▶ [Exercise aim]:
Find the line in the entries below that contains "M898,456L908,482L884,492L873,466Z". Repeat it exactly, and every line after it through the line that contains "M637,348L670,422L677,426L732,411L737,413L755,465".

** Source data follows **

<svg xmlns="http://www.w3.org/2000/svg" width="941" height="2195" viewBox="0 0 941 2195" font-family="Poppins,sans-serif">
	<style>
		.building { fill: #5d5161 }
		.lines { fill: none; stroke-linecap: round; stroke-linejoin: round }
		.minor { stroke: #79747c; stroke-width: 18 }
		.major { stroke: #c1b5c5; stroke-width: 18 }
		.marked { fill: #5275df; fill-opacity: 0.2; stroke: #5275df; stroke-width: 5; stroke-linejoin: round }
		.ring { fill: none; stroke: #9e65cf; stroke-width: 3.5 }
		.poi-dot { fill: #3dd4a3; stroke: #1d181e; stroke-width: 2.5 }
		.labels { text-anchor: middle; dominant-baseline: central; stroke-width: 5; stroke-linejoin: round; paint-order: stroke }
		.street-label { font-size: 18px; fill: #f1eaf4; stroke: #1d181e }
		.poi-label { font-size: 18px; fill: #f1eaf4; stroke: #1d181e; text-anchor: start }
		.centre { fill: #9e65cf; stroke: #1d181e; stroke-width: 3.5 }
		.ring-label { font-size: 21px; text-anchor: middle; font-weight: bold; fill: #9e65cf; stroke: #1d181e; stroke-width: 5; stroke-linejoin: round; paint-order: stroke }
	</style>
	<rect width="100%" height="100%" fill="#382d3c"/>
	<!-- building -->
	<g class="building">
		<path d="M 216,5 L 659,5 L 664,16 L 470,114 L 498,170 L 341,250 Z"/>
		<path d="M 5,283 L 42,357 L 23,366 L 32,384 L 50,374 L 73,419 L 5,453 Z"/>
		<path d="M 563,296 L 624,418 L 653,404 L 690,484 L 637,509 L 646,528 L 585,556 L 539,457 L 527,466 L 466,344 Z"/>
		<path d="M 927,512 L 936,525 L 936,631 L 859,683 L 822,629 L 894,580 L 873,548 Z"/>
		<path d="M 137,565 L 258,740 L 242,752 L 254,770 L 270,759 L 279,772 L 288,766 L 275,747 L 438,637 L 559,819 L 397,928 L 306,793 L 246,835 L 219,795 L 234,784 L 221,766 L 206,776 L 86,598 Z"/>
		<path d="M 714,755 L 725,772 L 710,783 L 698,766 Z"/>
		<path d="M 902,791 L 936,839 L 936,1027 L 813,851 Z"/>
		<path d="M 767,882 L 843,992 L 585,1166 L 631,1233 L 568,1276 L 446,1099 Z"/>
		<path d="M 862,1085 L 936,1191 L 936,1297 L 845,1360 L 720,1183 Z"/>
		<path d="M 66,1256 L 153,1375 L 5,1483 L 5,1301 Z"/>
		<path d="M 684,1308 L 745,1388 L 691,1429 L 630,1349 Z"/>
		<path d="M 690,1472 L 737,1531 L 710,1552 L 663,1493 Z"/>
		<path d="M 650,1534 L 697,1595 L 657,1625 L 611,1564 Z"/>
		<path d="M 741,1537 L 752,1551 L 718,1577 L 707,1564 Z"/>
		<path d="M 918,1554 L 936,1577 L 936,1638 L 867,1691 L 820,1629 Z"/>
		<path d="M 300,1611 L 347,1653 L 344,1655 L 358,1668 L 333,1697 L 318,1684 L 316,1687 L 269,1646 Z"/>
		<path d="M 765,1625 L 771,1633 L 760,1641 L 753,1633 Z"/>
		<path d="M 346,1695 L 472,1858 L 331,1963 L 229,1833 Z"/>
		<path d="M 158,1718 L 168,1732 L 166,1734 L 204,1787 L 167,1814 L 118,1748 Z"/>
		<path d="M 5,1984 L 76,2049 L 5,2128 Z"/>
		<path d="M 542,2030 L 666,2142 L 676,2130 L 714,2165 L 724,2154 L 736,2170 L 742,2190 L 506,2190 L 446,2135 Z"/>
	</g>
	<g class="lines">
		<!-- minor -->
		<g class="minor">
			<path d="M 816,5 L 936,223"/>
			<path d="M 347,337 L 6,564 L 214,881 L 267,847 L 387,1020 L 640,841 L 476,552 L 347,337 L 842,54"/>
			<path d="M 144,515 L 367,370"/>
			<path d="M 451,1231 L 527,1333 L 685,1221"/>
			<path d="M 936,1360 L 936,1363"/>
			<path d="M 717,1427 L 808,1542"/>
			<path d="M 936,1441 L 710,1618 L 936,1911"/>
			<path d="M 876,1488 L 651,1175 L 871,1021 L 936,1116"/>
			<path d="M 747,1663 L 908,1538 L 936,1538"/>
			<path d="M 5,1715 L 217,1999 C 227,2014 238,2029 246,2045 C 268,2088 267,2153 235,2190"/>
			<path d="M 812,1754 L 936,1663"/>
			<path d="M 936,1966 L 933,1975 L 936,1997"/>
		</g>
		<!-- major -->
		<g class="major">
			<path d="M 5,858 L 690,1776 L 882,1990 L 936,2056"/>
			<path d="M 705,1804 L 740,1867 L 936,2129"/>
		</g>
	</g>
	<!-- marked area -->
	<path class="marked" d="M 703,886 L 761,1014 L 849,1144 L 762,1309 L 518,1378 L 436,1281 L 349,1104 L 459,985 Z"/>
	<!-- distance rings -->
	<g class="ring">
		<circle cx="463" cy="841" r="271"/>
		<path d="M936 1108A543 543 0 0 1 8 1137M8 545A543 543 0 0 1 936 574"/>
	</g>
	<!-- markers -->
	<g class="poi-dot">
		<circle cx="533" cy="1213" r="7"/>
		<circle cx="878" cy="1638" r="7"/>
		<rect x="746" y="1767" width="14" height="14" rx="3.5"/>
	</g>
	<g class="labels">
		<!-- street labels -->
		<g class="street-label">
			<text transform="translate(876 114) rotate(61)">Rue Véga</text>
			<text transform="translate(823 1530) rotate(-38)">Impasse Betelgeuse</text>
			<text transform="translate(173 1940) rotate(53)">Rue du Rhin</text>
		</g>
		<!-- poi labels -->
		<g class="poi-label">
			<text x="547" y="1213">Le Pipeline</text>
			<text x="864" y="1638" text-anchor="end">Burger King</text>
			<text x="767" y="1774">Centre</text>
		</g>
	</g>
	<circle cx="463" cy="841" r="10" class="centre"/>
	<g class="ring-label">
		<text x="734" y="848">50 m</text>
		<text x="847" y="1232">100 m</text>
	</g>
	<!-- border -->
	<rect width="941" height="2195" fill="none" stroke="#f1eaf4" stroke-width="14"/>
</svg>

** End of Source data **
** Source data follows **

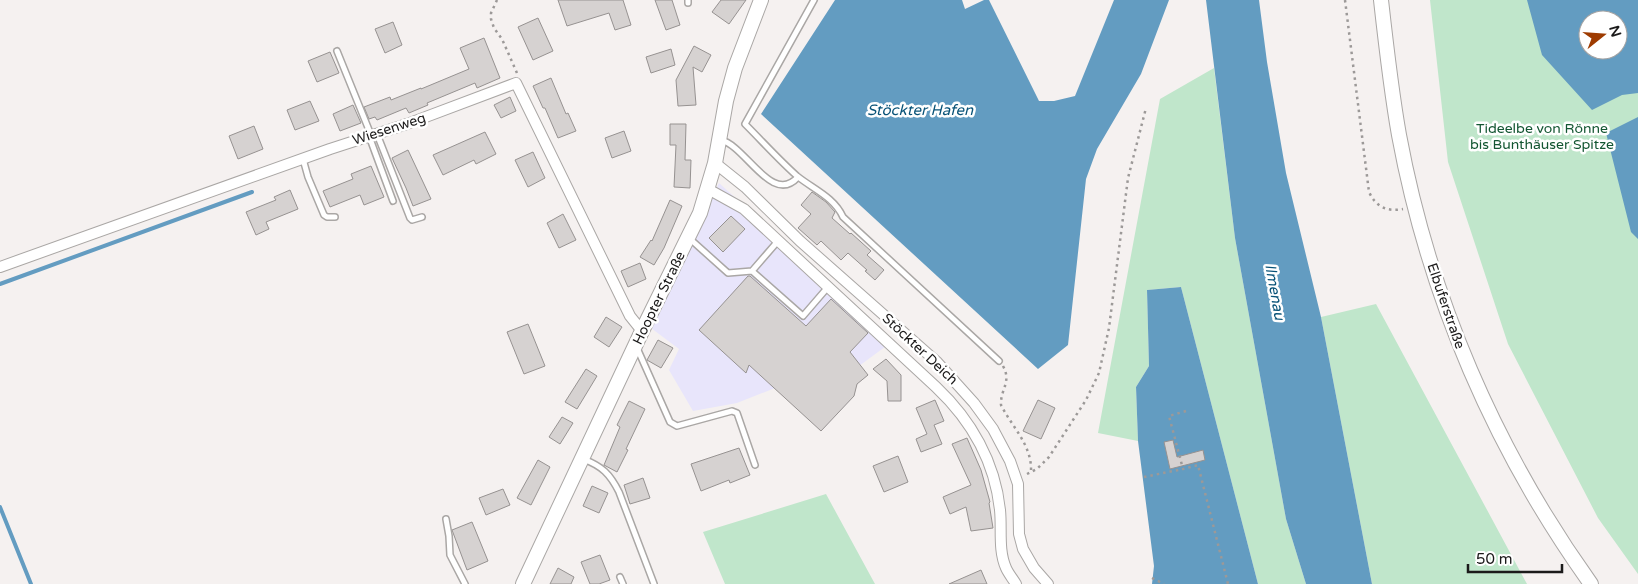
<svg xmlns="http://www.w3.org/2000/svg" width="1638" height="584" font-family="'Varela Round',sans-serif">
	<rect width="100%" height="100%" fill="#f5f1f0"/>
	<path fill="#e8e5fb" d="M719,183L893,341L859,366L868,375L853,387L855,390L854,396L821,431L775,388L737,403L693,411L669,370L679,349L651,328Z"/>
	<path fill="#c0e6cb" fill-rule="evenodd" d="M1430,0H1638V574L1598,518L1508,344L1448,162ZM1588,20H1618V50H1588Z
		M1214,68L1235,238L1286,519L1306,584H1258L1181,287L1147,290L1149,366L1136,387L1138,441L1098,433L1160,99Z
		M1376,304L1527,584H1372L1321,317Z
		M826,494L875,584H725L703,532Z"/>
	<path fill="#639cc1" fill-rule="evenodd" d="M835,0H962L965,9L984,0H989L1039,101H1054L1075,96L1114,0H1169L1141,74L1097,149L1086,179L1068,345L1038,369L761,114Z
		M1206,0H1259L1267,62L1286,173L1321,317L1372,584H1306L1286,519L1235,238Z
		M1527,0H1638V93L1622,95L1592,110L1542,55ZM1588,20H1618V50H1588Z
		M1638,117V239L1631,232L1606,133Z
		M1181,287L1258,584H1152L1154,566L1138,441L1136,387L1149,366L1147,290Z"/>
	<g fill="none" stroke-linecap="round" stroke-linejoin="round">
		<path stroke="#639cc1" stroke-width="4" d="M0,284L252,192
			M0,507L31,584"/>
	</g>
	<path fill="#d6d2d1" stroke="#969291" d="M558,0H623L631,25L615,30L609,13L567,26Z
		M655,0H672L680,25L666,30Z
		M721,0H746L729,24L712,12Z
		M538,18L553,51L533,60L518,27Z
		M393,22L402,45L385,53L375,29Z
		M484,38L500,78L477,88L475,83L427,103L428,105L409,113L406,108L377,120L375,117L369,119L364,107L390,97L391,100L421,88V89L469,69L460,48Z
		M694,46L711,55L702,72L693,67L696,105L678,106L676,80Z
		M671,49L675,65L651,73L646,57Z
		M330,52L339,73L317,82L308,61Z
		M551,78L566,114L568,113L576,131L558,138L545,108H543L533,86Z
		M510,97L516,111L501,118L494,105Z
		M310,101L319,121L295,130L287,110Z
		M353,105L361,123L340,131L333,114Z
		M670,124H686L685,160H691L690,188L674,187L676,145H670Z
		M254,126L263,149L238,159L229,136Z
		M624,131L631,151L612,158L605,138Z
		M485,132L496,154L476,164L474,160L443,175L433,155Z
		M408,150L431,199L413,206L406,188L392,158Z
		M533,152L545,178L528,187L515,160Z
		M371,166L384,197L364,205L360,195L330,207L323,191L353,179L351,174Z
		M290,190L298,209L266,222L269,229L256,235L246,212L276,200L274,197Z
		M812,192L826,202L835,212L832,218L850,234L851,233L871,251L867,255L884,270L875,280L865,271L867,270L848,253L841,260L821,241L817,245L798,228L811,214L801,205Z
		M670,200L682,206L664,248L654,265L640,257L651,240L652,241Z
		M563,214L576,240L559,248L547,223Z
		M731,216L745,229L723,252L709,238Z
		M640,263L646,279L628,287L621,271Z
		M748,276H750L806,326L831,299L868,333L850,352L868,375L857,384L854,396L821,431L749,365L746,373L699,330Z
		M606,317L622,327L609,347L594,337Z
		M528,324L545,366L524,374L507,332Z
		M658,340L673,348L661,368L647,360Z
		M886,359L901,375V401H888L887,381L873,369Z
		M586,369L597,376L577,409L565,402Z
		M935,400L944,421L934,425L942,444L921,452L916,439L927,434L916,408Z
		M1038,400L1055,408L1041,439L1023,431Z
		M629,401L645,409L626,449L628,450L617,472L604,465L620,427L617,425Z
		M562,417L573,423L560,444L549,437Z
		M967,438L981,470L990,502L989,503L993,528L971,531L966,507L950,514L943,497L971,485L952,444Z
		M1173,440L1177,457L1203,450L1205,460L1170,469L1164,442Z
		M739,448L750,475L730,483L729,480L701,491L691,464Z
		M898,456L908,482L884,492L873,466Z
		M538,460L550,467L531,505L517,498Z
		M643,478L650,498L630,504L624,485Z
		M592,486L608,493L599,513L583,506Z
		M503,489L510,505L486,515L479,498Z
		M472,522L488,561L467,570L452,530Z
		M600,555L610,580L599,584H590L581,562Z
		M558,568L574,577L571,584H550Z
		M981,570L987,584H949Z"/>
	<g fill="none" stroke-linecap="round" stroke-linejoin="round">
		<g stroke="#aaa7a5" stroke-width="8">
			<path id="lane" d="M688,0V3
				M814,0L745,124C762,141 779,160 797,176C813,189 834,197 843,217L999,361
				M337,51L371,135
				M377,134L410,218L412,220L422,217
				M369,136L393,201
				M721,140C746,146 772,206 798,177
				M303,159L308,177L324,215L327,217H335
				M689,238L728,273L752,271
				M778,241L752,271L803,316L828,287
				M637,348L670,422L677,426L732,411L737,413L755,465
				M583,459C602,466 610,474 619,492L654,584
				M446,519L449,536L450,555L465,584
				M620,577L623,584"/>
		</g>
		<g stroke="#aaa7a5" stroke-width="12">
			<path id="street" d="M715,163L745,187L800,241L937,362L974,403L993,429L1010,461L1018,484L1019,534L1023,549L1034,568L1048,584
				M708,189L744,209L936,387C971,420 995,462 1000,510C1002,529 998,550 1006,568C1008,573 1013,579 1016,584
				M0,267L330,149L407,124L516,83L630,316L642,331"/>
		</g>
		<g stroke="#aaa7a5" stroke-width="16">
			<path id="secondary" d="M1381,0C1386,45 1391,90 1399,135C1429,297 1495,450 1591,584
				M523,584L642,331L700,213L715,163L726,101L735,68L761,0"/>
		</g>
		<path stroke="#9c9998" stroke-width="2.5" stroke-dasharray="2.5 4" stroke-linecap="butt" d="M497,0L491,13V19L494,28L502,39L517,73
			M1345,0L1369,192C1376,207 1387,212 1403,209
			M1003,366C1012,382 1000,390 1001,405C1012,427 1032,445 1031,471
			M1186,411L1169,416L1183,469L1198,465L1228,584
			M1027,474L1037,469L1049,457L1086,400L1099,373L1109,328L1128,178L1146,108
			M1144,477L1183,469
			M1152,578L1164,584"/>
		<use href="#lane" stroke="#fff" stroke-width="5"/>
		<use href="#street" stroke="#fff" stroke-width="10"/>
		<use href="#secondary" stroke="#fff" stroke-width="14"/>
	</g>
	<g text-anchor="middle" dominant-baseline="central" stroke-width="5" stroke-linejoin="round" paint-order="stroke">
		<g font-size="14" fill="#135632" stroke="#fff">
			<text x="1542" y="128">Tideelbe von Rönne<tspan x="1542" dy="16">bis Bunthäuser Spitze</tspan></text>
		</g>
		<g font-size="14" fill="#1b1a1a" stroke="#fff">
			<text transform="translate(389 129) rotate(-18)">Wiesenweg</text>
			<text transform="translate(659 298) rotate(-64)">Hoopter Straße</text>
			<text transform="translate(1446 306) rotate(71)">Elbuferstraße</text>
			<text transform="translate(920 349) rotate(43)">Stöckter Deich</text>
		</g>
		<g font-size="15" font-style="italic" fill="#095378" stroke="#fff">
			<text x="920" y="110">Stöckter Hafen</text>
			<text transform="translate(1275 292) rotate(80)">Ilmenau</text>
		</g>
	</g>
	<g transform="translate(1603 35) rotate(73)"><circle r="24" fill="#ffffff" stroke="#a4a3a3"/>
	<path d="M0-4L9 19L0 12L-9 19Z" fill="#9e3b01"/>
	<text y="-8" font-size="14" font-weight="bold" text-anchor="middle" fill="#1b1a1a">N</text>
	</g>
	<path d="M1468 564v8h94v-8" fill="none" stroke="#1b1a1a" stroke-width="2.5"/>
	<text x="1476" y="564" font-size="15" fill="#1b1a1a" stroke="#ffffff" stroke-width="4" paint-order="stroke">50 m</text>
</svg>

** End of Source data **
** Source data follows **

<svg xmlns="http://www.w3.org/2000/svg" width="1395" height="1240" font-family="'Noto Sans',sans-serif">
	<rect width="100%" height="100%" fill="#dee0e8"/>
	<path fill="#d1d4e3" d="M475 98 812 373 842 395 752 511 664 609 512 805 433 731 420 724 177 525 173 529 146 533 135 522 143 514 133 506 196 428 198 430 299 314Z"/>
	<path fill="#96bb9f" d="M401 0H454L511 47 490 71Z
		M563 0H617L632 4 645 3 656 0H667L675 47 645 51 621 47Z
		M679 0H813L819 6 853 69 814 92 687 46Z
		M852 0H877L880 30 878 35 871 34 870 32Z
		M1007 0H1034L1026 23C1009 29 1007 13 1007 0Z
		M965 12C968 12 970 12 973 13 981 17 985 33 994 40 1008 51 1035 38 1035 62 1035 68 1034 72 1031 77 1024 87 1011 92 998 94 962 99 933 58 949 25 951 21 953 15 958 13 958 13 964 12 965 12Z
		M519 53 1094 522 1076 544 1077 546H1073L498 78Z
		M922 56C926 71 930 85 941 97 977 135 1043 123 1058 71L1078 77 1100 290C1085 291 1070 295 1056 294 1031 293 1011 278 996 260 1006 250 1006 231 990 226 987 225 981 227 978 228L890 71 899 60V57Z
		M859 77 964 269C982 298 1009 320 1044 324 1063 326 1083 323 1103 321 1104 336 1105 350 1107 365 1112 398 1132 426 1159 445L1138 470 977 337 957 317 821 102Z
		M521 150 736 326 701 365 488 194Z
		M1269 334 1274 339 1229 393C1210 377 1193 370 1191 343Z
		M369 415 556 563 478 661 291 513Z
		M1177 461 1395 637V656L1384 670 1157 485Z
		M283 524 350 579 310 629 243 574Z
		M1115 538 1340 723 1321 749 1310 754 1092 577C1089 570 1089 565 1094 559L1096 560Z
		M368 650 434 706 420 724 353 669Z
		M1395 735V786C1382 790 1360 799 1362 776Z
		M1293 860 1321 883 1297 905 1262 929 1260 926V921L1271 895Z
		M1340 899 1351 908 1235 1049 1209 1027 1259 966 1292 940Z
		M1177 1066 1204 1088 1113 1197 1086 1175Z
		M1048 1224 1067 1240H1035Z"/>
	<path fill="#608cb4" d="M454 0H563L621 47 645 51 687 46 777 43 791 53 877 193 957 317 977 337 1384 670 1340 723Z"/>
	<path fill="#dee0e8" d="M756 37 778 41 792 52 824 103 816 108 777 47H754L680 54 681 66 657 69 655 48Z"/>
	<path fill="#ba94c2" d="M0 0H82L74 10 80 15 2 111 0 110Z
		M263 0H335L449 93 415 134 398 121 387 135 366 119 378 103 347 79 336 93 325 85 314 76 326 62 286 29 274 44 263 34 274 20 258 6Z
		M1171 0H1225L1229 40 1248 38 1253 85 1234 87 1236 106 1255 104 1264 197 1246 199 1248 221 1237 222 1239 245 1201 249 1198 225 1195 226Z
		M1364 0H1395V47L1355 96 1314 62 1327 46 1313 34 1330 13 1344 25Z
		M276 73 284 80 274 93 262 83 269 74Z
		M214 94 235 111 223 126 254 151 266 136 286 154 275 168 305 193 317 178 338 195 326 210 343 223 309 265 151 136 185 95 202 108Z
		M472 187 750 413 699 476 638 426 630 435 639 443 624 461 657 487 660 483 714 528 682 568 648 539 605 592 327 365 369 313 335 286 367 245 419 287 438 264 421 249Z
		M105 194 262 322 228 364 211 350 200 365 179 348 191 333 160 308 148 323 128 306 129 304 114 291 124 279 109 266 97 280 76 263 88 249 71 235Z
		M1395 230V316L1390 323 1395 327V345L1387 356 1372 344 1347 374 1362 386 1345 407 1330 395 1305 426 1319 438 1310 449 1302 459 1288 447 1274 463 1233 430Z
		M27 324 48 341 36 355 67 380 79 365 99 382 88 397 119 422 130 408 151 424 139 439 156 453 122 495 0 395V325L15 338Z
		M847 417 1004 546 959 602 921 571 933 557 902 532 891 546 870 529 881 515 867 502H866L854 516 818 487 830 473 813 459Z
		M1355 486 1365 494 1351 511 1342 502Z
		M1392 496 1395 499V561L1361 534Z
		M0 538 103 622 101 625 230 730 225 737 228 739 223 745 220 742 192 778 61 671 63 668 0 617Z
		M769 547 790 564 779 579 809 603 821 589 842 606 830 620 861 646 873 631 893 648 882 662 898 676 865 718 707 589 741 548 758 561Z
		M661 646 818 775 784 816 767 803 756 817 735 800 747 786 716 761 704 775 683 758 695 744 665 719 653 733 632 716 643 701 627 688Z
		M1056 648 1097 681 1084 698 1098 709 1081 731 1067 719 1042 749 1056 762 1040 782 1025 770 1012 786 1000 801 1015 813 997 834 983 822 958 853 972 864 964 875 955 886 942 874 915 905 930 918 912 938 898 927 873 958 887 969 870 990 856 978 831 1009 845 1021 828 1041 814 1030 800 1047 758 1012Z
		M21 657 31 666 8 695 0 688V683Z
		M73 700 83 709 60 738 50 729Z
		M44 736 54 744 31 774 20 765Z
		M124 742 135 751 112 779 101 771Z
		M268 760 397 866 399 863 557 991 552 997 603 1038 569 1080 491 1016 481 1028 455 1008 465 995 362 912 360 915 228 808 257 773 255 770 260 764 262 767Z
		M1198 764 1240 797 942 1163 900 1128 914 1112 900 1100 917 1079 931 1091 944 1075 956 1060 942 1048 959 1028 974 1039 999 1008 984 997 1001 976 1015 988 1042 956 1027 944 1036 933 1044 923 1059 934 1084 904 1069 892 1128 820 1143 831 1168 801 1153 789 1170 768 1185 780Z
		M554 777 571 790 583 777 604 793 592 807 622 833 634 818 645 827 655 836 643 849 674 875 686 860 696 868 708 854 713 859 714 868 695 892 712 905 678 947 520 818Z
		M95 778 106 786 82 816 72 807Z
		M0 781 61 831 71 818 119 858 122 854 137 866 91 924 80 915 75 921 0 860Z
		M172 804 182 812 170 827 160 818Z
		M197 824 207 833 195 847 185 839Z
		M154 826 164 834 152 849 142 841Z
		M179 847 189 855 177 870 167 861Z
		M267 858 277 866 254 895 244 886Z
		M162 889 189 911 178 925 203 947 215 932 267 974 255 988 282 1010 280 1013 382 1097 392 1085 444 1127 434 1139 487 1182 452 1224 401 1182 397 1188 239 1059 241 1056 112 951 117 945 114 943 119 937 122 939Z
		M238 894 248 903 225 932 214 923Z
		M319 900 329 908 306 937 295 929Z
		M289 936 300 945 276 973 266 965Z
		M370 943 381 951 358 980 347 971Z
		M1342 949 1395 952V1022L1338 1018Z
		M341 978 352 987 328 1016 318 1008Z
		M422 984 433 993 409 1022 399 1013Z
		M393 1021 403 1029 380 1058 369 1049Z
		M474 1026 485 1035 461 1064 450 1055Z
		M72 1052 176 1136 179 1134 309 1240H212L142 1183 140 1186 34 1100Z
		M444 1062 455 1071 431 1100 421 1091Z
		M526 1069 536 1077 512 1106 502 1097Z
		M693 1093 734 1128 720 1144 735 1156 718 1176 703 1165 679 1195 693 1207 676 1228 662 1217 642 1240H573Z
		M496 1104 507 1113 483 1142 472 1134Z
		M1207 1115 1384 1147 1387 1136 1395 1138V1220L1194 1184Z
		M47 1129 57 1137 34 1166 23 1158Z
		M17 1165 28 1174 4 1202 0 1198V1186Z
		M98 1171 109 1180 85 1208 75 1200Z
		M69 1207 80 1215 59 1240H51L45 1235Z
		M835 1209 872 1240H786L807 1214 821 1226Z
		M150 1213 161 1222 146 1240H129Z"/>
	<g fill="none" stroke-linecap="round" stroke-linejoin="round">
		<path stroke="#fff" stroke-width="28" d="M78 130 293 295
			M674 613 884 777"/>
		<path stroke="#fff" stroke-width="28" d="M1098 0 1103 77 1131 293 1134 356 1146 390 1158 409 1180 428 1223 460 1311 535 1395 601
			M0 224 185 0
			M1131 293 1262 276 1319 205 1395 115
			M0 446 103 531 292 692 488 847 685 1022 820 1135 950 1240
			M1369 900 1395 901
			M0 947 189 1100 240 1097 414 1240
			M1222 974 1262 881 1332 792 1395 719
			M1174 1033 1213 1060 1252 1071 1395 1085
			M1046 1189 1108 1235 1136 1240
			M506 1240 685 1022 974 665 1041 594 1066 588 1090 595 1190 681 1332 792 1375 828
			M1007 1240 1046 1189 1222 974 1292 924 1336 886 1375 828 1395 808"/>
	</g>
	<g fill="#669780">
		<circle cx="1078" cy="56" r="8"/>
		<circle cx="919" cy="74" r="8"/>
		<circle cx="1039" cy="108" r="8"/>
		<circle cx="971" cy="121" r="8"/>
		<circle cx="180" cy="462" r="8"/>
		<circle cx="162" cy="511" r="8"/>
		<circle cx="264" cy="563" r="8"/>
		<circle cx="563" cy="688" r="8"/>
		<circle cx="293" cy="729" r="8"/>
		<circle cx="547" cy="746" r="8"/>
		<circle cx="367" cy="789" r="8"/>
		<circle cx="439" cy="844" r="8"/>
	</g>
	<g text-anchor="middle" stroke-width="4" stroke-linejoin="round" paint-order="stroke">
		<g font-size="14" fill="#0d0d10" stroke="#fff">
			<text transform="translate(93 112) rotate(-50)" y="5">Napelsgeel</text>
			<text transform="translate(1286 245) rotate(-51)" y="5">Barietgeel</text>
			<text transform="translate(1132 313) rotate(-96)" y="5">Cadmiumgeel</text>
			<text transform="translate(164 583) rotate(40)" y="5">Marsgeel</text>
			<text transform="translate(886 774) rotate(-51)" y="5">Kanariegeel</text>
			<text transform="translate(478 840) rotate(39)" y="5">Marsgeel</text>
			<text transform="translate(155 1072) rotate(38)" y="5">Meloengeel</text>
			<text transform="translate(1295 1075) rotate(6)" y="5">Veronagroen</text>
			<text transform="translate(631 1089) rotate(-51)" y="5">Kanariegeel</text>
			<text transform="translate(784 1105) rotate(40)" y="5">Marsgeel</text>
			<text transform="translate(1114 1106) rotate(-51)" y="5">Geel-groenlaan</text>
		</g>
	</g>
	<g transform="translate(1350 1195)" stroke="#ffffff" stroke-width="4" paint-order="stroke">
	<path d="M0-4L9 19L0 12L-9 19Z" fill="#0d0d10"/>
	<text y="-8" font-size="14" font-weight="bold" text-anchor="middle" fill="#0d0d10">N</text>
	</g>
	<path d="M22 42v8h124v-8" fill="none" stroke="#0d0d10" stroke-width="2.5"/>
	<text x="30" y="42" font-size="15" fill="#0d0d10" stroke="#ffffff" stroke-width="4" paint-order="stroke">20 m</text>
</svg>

** End of Source data **

▶ [Your response]:
		M898,456L908,482L884,492L873,466Z
		M538,460L550,467L531,505L517,498Z
		M643,478L650,498L630,504L624,485Z
		M592,486L608,493L599,513L583,506Z
		M503,489L510,505L486,515L479,498Z
		M472,522L488,561L467,570L452,530Z
		M600,555L610,580L599,584H590L581,562Z
		M558,568L574,577L571,584H550Z
		M981,570L987,584H949Z"/>
	<g fill="none" stroke-linecap="round" stroke-linejoin="round">
		<g stroke="#aaa7a5" stroke-width="8">
			<path id="lane" d="M688,0V3
				M814,0L745,124C762,141 779,160 797,176C813,189 834,197 843,217L999,361
				M337,51L371,135
				M377,134L410,218L412,220L422,217
				M369,136L393,201
				M721,140C746,146 772,206 798,177
				M303,159L308,177L324,215L327,217H335
				M689,238L728,273L752,271
				M778,241L752,271L803,316L828,287
				M637,348L670,422L677,426L732,411L737,413L755,465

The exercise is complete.